The wireless threat

The drop in classified revenue will kill newspapers. The drop in advertising revenue will lead to their doom. The fall in circulation will result in newspapers printing fewer days of the week, and maybe cease operations all together.

These are among the more popular doomsday scenarios, none of which will lead to the demise of newspapers. Classified revenue may be close to bottoming out; newspaper inserts — especially on Sunday — are still the most reliable way to get advertiser messages to customers; and the current circulation numbers don’t portend doom, but instead mean we have the customers that really want out products, and they’re tremendously valuable to our advertisers.

But there is new challenger that could do more damage more quickly than any of the issues above — wireless companies. Their ability to market products and turn out new technology bodes poorly for publishers.
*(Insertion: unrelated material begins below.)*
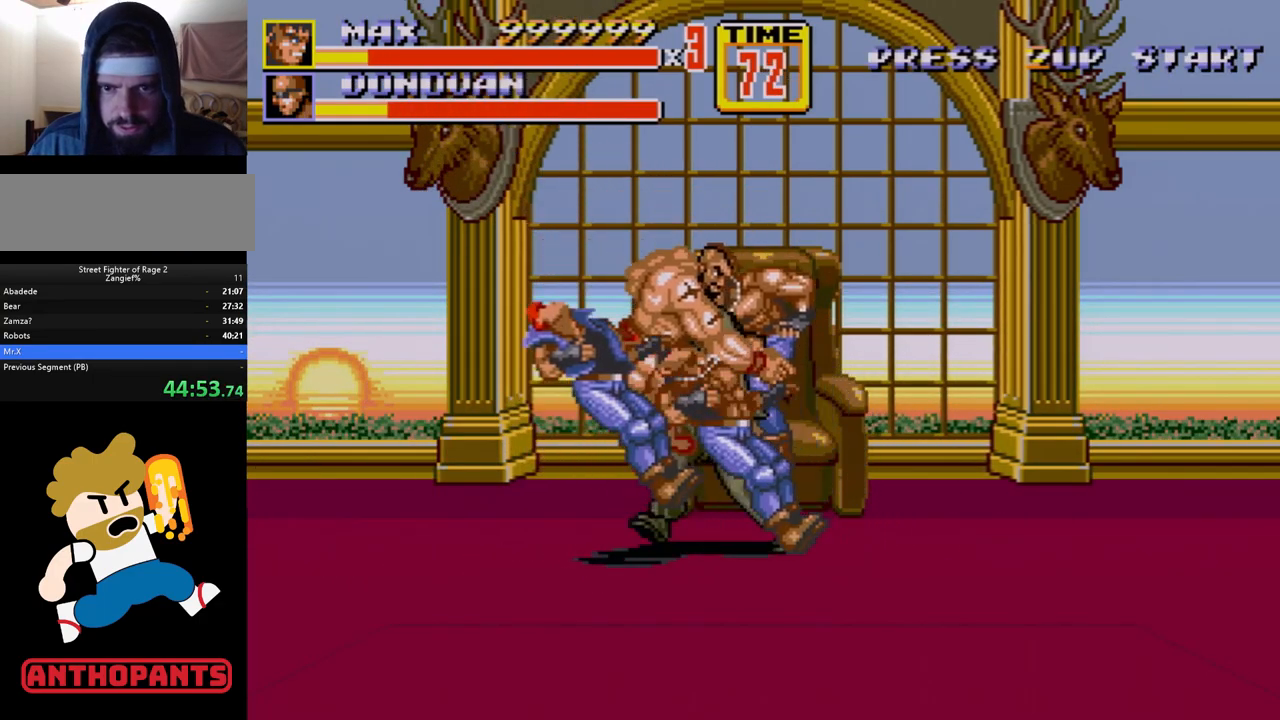
{"buttons": ["DPAD_LEFT"], "events": [[183, "DPAD_LEFT", "down"]]}
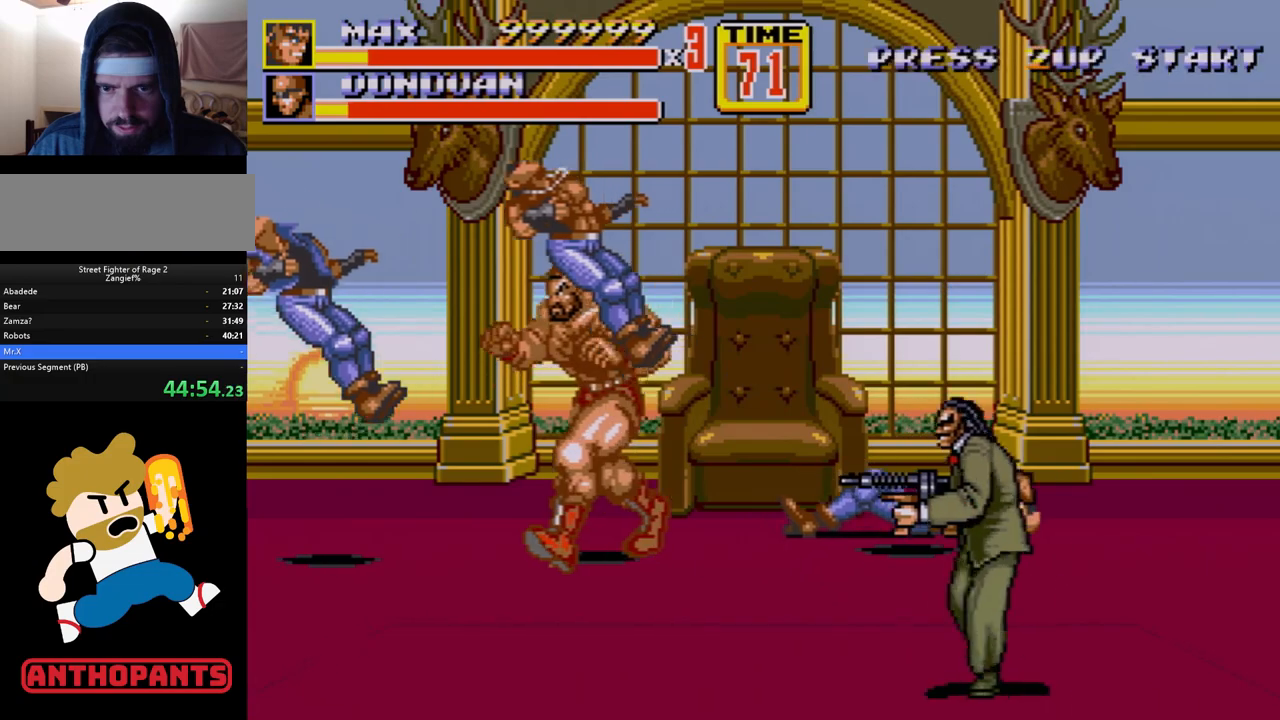
{"buttons": ["DPAD_DOWN", "DPAD_LEFT"], "events": [[500, "DPAD_DOWN", "down"]]}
Look at what’s happening in the market. Plastic Logic is partnering with AT&T to distribute its e-reader. Rumors persist that Apple’s tablet will be launched this fall, and be distributed through Verizon. If AT&T and Verizon are in the game, you can bet Sprint and T-Mobile won’t be far behind.

Each will be able to offer complete digital packages for one price — a cell phone; netbook (or laptop) for home use; an e-reader for portable use; a data plan to power all of those devices; and, oh by the way, home internet and cable access, too.

The wireless carriers could also sell a digital advertising package across all of their platforms, reaching customers via several tools multiple times a day. The carriers don’t have to produce any content themselves; the thousands of available free apps will take care of that. Notice I said “content” and not “news.”

Here’s where the conjecture comes in: What if the carriers decide they want to partner with select news organizations for exclusive rights to their content …  the content only appears on their devices for their audience? And what if  the carriers offer affordable data plans and focus on combining their services into one attractive package? Which publishers make it, and which ones get shut out because their content isn’t available due to these exclusive deals?

This could be entirely off base. But the wireless carriers see an opportunity, and they’re embracing it much faster than many publilshers.